= RECORDS SUPPLIED =
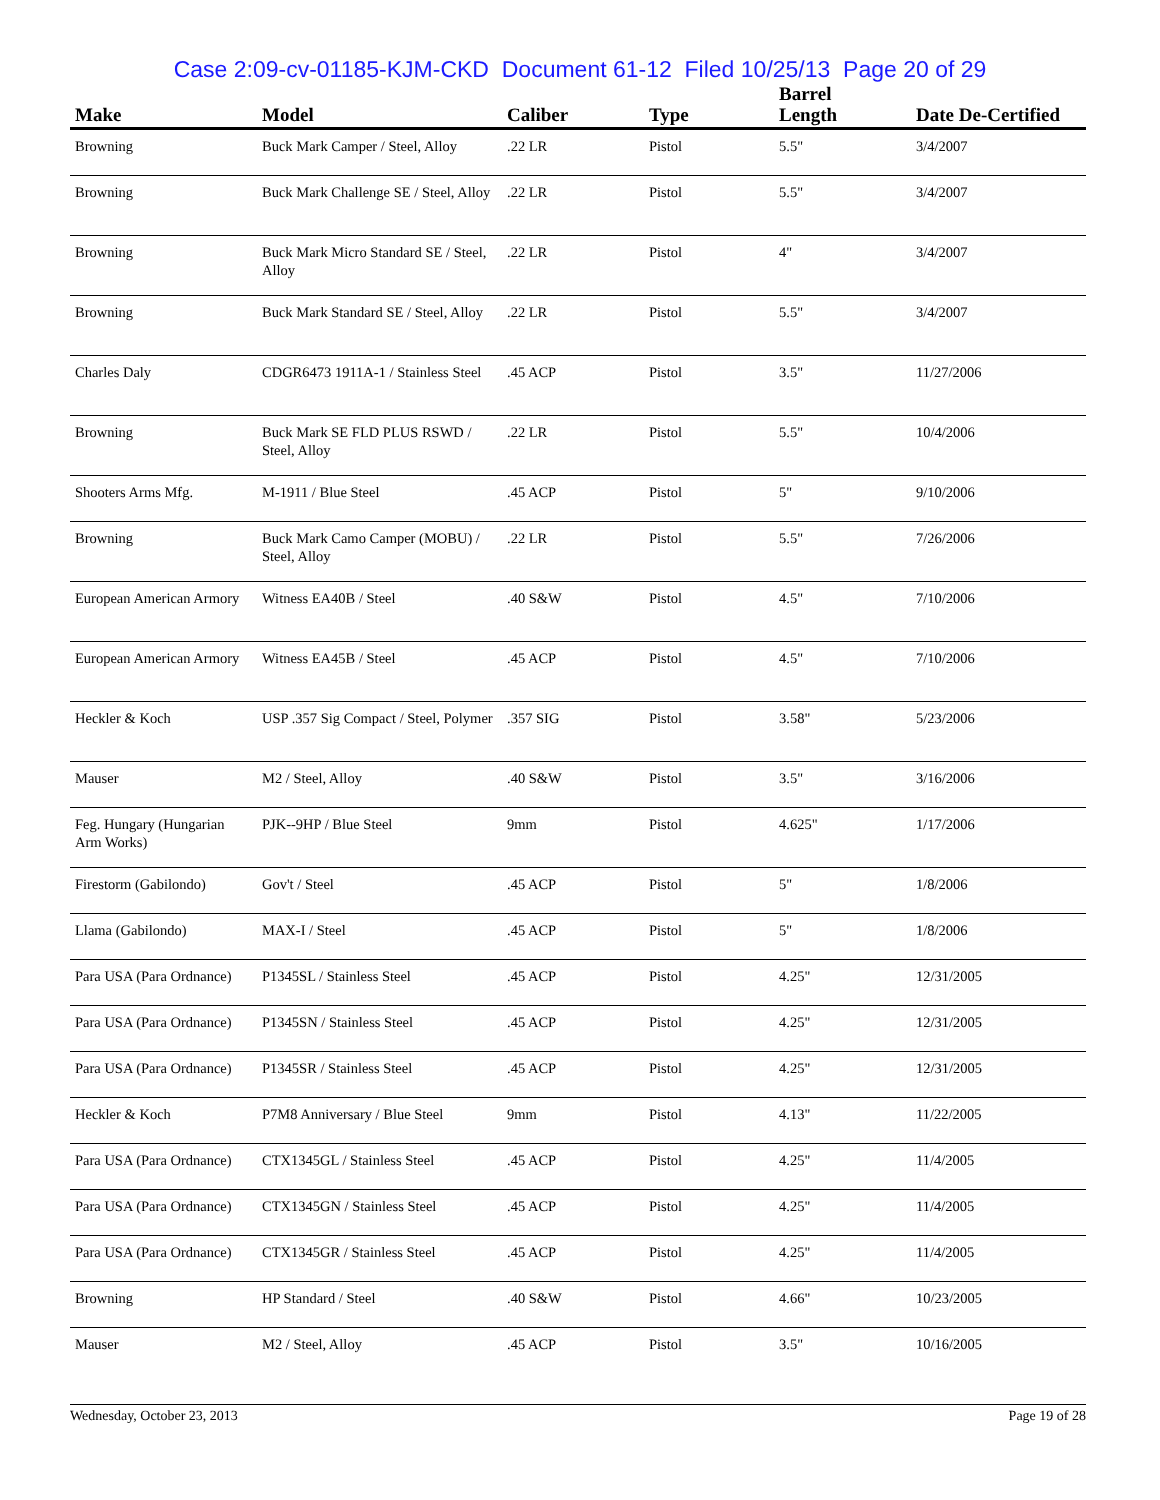Case 2:09-cv-01185-KJM-CKD Document 61-12 Filed 10/25/13 Page 20 of 29
| Make | Model | Caliber | Type | Barrel Length | Date De-Certified |
| --- | --- | --- | --- | --- | --- |
| Browning | Buck Mark Camper / Steel, Alloy | .22 LR | Pistol | 5.5" | 3/4/2007 |
| Browning | Buck Mark Challenge SE / Steel, Alloy | .22 LR | Pistol | 5.5" | 3/4/2007 |
| Browning | Buck Mark Micro Standard SE / Steel, Alloy | .22 LR | Pistol | 4" | 3/4/2007 |
| Browning | Buck Mark Standard SE / Steel, Alloy | .22 LR | Pistol | 5.5" | 3/4/2007 |
| Charles Daly | CDGR6473 1911A-1 / Stainless Steel | .45 ACP | Pistol | 3.5" | 11/27/2006 |
| Browning | Buck Mark SE FLD PLUS RSWD / Steel, Alloy | .22 LR | Pistol | 5.5" | 10/4/2006 |
| Shooters Arms Mfg. | M-1911 / Blue Steel | .45 ACP | Pistol | 5" | 9/10/2006 |
| Browning | Buck Mark Camo Camper (MOBU) / Steel, Alloy | .22 LR | Pistol | 5.5" | 7/26/2006 |
| European American Armory | Witness EA40B / Steel | .40 S&W | Pistol | 4.5" | 7/10/2006 |
| European American Armory | Witness EA45B / Steel | .45 ACP | Pistol | 4.5" | 7/10/2006 |
| Heckler & Koch | USP .357 Sig Compact / Steel, Polymer | .357 SIG | Pistol | 3.58" | 5/23/2006 |
| Mauser | M2 / Steel, Alloy | .40 S&W | Pistol | 3.5" | 3/16/2006 |
| Feg. Hungary (Hungarian Arm Works) | PJK--9HP / Blue Steel | 9mm | Pistol | 4.625" | 1/17/2006 |
| Firestorm (Gabilondo) | Gov't / Steel | .45 ACP | Pistol | 5" | 1/8/2006 |
| Llama (Gabilondo) | MAX-I / Steel | .45 ACP | Pistol | 5" | 1/8/2006 |
| Para USA (Para Ordnance) | P1345SL / Stainless Steel | .45 ACP | Pistol | 4.25" | 12/31/2005 |
| Para USA (Para Ordnance) | P1345SN / Stainless Steel | .45 ACP | Pistol | 4.25" | 12/31/2005 |
| Para USA (Para Ordnance) | P1345SR / Stainless Steel | .45 ACP | Pistol | 4.25" | 12/31/2005 |
| Heckler & Koch | P7M8 Anniversary / Blue Steel | 9mm | Pistol | 4.13" | 11/22/2005 |
| Para USA (Para Ordnance) | CTX1345GL / Stainless Steel | .45 ACP | Pistol | 4.25" | 11/4/2005 |
| Para USA (Para Ordnance) | CTX1345GN / Stainless Steel | .45 ACP | Pistol | 4.25" | 11/4/2005 |
| Para USA (Para Ordnance) | CTX1345GR / Stainless Steel | .45 ACP | Pistol | 4.25" | 11/4/2005 |
| Browning | HP Standard / Steel | .40 S&W | Pistol | 4.66" | 10/23/2005 |
| Mauser | M2 / Steel, Alloy | .45 ACP | Pistol | 3.5" | 10/16/2005 |
Wednesday, October 23, 2013 Page 19 of 28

= ACTIVITY =
Copy the full listing above exactly, apart from the pictures.

= SOLVED EXERCISE =
Case 2:09-cv-01185-KJM-CKD Document 61-12 Filed 10/25/13 Page 20 of 29
| Make | Model | Caliber | Type | Barrel Length | Date De-Certified |
| --- | --- | --- | --- | --- | --- |
| Browning | Buck Mark Camper / Steel, Alloy | .22 LR | Pistol | 5.5" | 3/4/2007 |
| Browning | Buck Mark Challenge SE / Steel, Alloy | .22 LR | Pistol | 5.5" | 3/4/2007 |
| Browning | Buck Mark Micro Standard SE / Steel, Alloy | .22 LR | Pistol | 4" | 3/4/2007 |
| Browning | Buck Mark Standard SE / Steel, Alloy | .22 LR | Pistol | 5.5" | 3/4/2007 |
| Charles Daly | CDGR6473 1911A-1 / Stainless Steel | .45 ACP | Pistol | 3.5" | 11/27/2006 |
| Browning | Buck Mark SE FLD PLUS RSWD / Steel, Alloy | .22 LR | Pistol | 5.5" | 10/4/2006 |
| Shooters Arms Mfg. | M-1911 / Blue Steel | .45 ACP | Pistol | 5" | 9/10/2006 |
| Browning | Buck Mark Camo Camper (MOBU) / Steel, Alloy | .22 LR | Pistol | 5.5" | 7/26/2006 |
| European American Armory | Witness EA40B / Steel | .40 S&W | Pistol | 4.5" | 7/10/2006 |
| European American Armory | Witness EA45B / Steel | .45 ACP | Pistol | 4.5" | 7/10/2006 |
| Heckler & Koch | USP .357 Sig Compact / Steel, Polymer | .357 SIG | Pistol | 3.58" | 5/23/2006 |
| Mauser | M2 / Steel, Alloy | .40 S&W | Pistol | 3.5" | 3/16/2006 |
| Feg. Hungary (Hungarian Arm Works) | PJK--9HP / Blue Steel | 9mm | Pistol | 4.625" | 1/17/2006 |
| Firestorm (Gabilondo) | Gov't / Steel | .45 ACP | Pistol | 5" | 1/8/2006 |
| Llama (Gabilondo) | MAX-I / Steel | .45 ACP | Pistol | 5" | 1/8/2006 |
| Para USA (Para Ordnance) | P1345SL / Stainless Steel | .45 ACP | Pistol | 4.25" | 12/31/2005 |
| Para USA (Para Ordnance) | P1345SN / Stainless Steel | .45 ACP | Pistol | 4.25" | 12/31/2005 |
| Para USA (Para Ordnance) | P1345SR / Stainless Steel | .45 ACP | Pistol | 4.25" | 12/31/2005 |
| Heckler & Koch | P7M8 Anniversary / Blue Steel | 9mm | Pistol | 4.13" | 11/22/2005 |
| Para USA (Para Ordnance) | CTX1345GL / Stainless Steel | .45 ACP | Pistol | 4.25" | 11/4/2005 |
| Para USA (Para Ordnance) | CTX1345GN / Stainless Steel | .45 ACP | Pistol | 4.25" | 11/4/2005 |
| Para USA (Para Ordnance) | CTX1345GR / Stainless Steel | .45 ACP | Pistol | 4.25" | 11/4/2005 |
| Browning | HP Standard / Steel | .40 S&W | Pistol | 4.66" | 10/23/2005 |
| Mauser | M2 / Steel, Alloy | .45 ACP | Pistol | 3.5" | 10/16/2005 |
Wednesday, October 23, 2013 Page 19 of 28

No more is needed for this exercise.